Definition
An AVL tree is a binary search tree that is self-balancing based on the height of the tree. It manages this by adding a balance factor property to each node. Given a node \(X\), the balance factor is defined as:
\[ \text{BF}(X) = \text{Height}(\text{Left}(X)) - \text{Height}(\text{Right}(X)) \]
An binary tree is \textbf{left-heavy} when \(\text{BF}(X) < 0\) and \textbf{right-heavy} when \(\text{BF}(X) > 0\). An AVL tree is a binary search tree that is balanced if for every node \(X\), \(|\text{BF}(X)| \leq 1\).
Operations
Search and Traversal
Searching in an AVL tree is the same as searching with Binary Search Trees.
Insertion
Insertion largely follows the same process as with binary search trees. The key difference is based on the requirement to maintain the balance property. After inserting a new node, the balance factor of each node in the path from the root to the new node must be checked. If the balance factor of any node is greater than 1 or less than -1, the tree must be rebalanced.
Deletion
After a node is removed in the style of binary search trees, rebalancing may be necessary. At the very least, the balance factor of each node in the path from the root to the removed node must be updated.
Rebalancing
If a node is added to a perfectly balanced AVL tree, where \(BF(X) = 0\) for all nodes \(X\), the tree will remain balanced. Rebalancing then is only necessary when a node is added to a tree with a balance factor of 1 or -1. There are four possible cases for rebalancing an AVL tree based on the balance factor of \(X\):
- Left-Left (LL) - \(X\) is left-heavy and its left child is higher than its right child.
- Right-Right (RR) - \(X\) is right-heavy and its right child is higher than its left child.
- Left-Right (LR) - \(X\) is left-heavy and its right child is higher than its left child.
- Right-Left (RL) - \(X\) is right-heavy and its left child is higher than its right child.
Left-Left and Right-Right
Consider a new node added to an AVL tree that causes an RR violation. This is shown in the figure below. The top half shows the tree during the violation. This was caused by either deleting a node from \(t_1\) or adding a node to \(t_4\).
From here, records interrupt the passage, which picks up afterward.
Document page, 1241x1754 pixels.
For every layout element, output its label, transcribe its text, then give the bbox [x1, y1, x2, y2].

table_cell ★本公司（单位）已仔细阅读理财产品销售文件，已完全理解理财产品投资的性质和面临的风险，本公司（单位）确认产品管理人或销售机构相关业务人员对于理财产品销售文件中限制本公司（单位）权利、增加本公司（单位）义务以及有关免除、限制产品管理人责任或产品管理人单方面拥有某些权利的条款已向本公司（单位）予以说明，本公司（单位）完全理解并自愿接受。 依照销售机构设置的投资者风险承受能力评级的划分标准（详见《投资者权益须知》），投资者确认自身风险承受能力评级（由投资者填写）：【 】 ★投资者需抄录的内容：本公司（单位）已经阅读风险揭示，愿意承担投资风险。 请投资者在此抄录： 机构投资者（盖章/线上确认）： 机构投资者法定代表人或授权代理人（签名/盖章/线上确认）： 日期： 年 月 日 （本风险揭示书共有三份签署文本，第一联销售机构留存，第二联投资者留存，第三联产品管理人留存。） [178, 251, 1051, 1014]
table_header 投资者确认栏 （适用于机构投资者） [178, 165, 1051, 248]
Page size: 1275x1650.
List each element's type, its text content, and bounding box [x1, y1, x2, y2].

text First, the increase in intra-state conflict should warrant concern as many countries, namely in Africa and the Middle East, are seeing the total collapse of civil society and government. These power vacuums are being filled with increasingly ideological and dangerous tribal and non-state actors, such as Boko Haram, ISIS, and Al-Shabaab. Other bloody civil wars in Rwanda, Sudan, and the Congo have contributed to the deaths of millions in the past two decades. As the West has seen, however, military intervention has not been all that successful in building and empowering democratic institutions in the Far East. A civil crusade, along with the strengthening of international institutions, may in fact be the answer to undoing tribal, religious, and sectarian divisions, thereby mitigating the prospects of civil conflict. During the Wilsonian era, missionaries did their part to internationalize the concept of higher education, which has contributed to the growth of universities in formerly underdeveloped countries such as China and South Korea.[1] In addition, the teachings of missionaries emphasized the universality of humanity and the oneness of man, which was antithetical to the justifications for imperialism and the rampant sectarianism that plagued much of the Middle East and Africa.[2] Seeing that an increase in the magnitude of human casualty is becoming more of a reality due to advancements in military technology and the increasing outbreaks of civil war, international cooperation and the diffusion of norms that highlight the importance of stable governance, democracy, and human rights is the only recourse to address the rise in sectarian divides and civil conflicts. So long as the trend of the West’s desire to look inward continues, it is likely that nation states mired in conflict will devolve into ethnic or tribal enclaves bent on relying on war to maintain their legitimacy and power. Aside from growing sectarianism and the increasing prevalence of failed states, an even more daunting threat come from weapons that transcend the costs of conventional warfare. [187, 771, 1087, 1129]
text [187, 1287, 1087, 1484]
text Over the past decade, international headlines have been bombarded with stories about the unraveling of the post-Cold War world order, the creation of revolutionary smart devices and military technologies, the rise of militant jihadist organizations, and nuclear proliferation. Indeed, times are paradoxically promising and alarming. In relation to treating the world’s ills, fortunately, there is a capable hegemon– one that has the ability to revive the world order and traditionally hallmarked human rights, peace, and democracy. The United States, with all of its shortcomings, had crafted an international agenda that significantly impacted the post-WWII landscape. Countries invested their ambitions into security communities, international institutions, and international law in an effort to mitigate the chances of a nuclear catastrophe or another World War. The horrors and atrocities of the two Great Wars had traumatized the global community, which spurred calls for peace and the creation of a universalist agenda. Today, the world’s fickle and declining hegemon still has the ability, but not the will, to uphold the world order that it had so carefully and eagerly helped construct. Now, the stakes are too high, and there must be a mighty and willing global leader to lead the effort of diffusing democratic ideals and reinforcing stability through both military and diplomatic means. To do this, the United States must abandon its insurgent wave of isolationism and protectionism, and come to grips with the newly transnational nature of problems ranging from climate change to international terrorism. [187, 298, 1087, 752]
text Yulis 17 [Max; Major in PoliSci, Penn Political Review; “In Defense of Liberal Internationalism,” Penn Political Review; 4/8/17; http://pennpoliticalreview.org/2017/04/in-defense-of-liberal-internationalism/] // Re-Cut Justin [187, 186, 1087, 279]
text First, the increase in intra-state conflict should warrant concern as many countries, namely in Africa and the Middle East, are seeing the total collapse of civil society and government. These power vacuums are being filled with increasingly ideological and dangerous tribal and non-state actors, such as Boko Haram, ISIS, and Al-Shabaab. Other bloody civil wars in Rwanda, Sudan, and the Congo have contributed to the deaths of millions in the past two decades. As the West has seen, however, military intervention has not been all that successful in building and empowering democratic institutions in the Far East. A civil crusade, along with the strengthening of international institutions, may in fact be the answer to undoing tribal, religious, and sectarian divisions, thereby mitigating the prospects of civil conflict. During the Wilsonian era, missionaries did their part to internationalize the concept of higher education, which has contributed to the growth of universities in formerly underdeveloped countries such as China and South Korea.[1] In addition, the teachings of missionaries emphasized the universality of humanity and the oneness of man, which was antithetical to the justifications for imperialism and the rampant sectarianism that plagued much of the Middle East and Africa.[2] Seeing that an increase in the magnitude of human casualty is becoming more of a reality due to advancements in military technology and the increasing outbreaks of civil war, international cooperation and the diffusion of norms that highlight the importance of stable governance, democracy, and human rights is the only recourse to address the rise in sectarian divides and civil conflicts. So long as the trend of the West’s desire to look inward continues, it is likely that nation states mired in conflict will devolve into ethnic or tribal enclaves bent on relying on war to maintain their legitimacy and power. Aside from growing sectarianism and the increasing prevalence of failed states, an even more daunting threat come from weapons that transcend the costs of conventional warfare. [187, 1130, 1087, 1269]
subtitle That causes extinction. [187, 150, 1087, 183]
In this case a left rotation is performed to correct the violation.
There is still the matter of updating the balance factors of the \(X\) and \(Z\). If \(t_{23}\) was previously shorter than \(t_4\), the balance factor of \(X\) and \(Z\) after the rotation will be 0. If \(t_{23}\) was the same height as \(t_4\), the balance factor of \(X\) will be +1 and \(Z\) will be -1.
The case will be reversed for a left-left violation, where a right rotation is performed.
Left-Right and Right-Left
The figure below shows a tree with a Right-Left violation. This can happen if either a node was removed from \(t_1\) or a node was added to \(Y\), in which case the heights of \(t_2\) and \(t_3\) are not equal. Either way, the right side of the tree needs to be restructured to correct the violation.
The first step is to perfrom a right rotation so that \(Z\) is a right child of \(Y\). This is shown in the figure below. The subtrees themselves are all about the same height, so performing one more rotation will line up the tree correctly.
The final step is to perform a left rotation to correct the violation. The tree is now balanced.